Nawigacja

Komunikaty

Akt oskarżenia przeciwko byłemu Szefowi Powiatowego Urzędu Bezpieczeństwa Publicznego w Nisku Franciszkowi W.

JSK Internet - Serwis techniczny
Data publikacji 27.03.2015

S 27/15/Zk   

27 marca 2015 r. prokurator Oddziałowej Komisji Ścigania Zbrodni przeciwko Narodowi Polskiemu w Rzeszowie  skierował do Sądu Rejonowego w Nisku akt oskarżenia przeciwko byłemu Szefowi Powiatowego Urzędu Bezpieczeństwa Publicznego w Nisku Franciszkowi W., zarzucając mu dopuszczenie się w okresie od 20 sierpnia 1950 r. do 31 października 1951 r. w Nisku podczas i w związku z urzędowaniem 33 zbrodni komunistycznych, będących  jednocześnie zbrodniami przeciwko ludzkości.

DOSTARCZONE REKORDY:
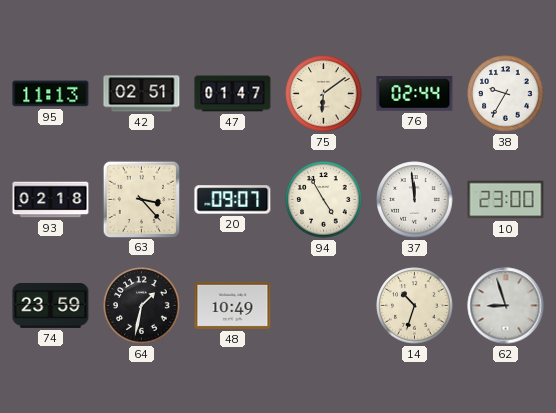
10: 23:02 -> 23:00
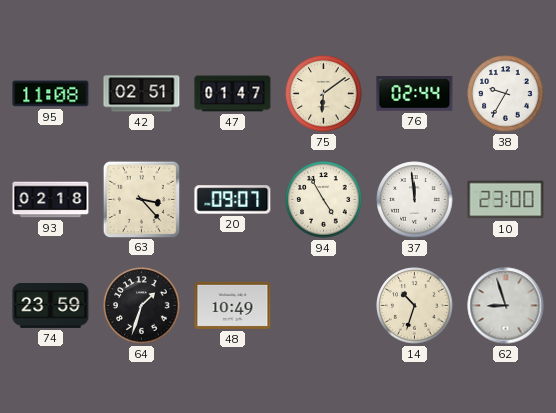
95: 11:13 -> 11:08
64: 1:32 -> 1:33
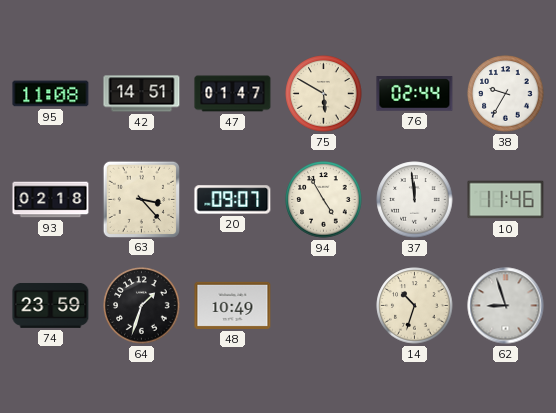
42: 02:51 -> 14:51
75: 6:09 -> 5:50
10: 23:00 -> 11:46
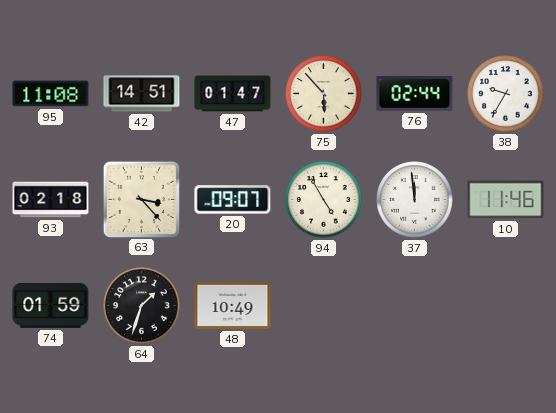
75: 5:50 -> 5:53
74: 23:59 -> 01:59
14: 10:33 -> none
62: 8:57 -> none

* * *

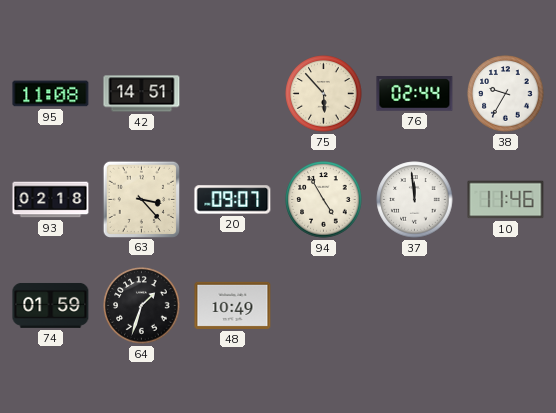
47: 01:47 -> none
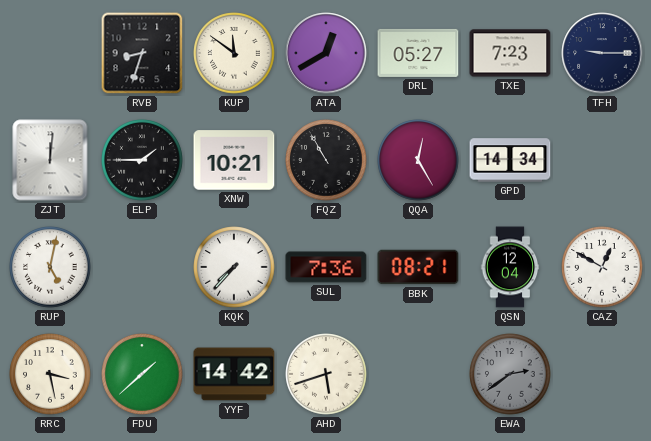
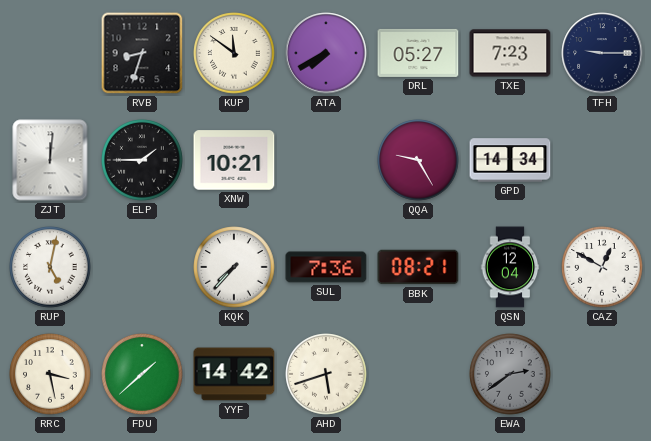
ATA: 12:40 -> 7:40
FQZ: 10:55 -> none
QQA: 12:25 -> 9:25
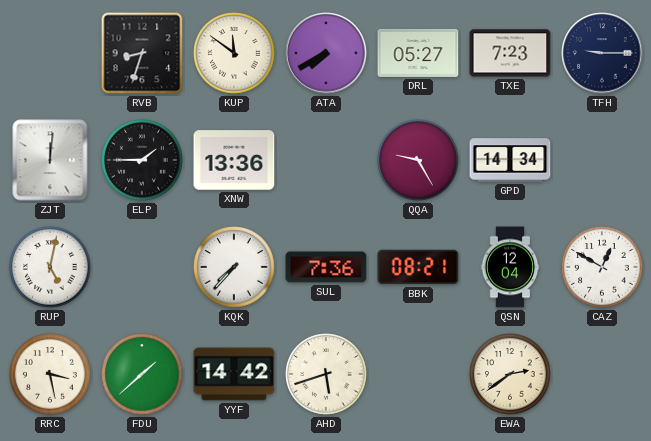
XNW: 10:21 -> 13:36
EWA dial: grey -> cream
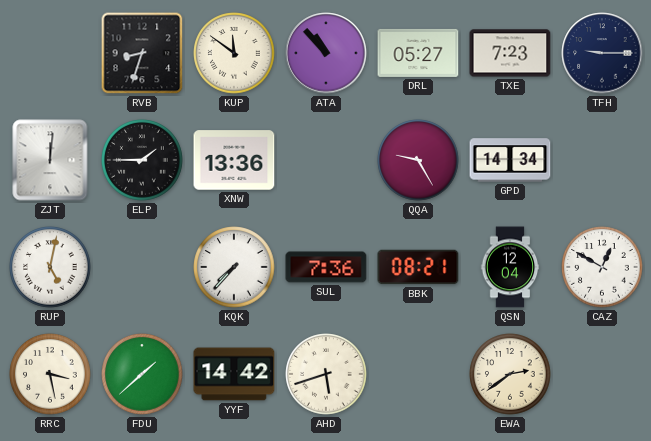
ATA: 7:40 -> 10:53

==

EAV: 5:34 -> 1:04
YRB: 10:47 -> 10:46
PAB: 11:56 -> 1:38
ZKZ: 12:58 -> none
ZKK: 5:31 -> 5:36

ZADANIA:
1: Powtórz dokładnie fragment komunikatu od słów "27 marca 2015" do słów "zbrodniami przeciwko ludzkości." włącznie.
2: Oceń, czy poniższe zdania zgadzają się z komunikatem o akcie oskarżenia. Przy każdym odpowiedz „tak” lub „nie” i przytocz dosłownie rozstrzygające słowa komunikatu.
(a) Akt oskarżenia trafił do Sądu Rejonowego w Nisku.
(b) Oskarżonemu zarzucono 23 zbrodnie komunistyczne.
(c) Zarzucane czyny miały zostać popełnione w Rzeszowie.
3: Kontynuuj komunikat o akcie oskarżenia, zaczynając od miejsca po jego ostatnim zdaniu.
Rekordy nie mają tu żadnego znaczenia.

ODPOWIEDZI:
1:
27 marca 2015 r. prokurator Oddziałowej Komisji Ścigania Zbrodni przeciwko Narodowi Polskiemu w Rzeszowie  skierował do Sądu Rejonowego w Nisku akt oskarżenia przeciwko byłemu Szefowi Powiatowego Urzędu Bezpieczeństwa Publicznego w Nisku Franciszkowi W., zarzucając mu dopuszczenie się w okresie od 20 sierpnia 1950 r. do 31 października 1951 r. w Nisku podczas i w związku z urzędowaniem 33 zbrodni komunistycznych, będących  jednocześnie zbrodniami przeciwko ludzkości.

2:
(a) Tak: „skierował do Sądu Rejonowego w Nisku akt oskarżenia”.
(b) Nie: „33 zbrodni komunistycznych”.
(c) Nie: „w Nisku podczas i w związku z urzędowaniem”.

3:
14 spośród tych zbrodni polegało na przekroczeniu swej władzy poprzez przetrzymywanie w areszcie: Michała K., Jana J., Andrzeja J., Antoniego S., Piotra M., Wojciecha R., Józefa Z., Anieli S., Antoniego K., Wincentego L., Julii M., Franciszki K., Wilhelma W. i Walentego S., mimo braku podstaw faktycznych i prawnych, bez postanowień prokuratora o tymczasowym aresztowaniu tych osób. Pozbawiono je wolności z powodu przynależności do świadków Jehowy.

17 spośród tych zbrodni polegało na przekroczeniu swej władzy poprzez przetrzymywanie w areszcie Józefa M., Katarzyny M., Marii P., Bronisławy K., Eugenii B., Juliana Z., Michała N., Mieczysława M., Antoniego U., Romana P., Mieczysława P., Kazimierza P., Stanisława Z., Mariana Ł., Stanisława W., Jana Ł. i Józefa S. bez postanowień o tymczasowym aresztowaniu tych osób. Pozbawiono je wolności z powodu przynależności do grup politycznych dążących do odzyskania przez Polskę niepodległości.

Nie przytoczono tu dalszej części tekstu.